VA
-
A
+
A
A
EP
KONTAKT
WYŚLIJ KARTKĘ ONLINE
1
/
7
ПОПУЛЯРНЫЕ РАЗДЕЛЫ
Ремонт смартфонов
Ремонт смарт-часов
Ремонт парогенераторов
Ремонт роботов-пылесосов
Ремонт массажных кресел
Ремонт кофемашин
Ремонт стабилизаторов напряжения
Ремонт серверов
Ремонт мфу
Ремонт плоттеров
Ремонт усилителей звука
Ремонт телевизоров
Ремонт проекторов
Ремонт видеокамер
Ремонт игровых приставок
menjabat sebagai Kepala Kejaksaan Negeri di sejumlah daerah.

= = =

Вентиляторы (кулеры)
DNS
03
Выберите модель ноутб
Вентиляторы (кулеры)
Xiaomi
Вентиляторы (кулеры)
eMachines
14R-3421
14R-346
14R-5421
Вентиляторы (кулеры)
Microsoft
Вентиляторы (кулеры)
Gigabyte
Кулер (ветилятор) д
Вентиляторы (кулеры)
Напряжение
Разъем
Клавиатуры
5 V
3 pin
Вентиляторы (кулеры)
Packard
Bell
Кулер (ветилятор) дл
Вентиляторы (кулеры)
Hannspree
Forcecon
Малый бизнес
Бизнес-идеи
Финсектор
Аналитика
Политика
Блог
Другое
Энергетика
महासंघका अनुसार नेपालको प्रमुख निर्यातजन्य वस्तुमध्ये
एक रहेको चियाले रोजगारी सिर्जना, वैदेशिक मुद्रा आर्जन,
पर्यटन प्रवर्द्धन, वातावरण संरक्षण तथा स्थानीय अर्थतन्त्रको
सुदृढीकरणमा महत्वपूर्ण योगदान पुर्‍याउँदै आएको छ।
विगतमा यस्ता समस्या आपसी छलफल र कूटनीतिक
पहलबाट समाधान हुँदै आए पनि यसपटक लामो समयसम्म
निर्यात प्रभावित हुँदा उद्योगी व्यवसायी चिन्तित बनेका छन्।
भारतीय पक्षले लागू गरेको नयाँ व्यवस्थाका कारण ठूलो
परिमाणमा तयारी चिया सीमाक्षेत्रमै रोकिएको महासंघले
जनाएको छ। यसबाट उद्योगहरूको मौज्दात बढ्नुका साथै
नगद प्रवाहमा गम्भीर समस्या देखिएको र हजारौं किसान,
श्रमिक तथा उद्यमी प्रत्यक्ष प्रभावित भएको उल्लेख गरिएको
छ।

= = =

Try it => Above are the records; copy exactly the lines from the line with "Ремонт роботов-пылесосов" through the line with "menjabat sebagai Kepala", both included.

Exercise solution =>
Ремонт роботов-пылесосов
Ремонт массажных кресел
Ремонт кофемашин
Ремонт стабилизаторов напряжения
Ремонт серверов
Ремонт мфу
Ремонт плоттеров
Ремонт усилителей звука
Ремонт телевизоров
Ремонт проекторов
Ремонт видеокамер
Ремонт игровых приставок
menjabat sebagai Kepala Kejaksaan Negeri di sejumlah daerah.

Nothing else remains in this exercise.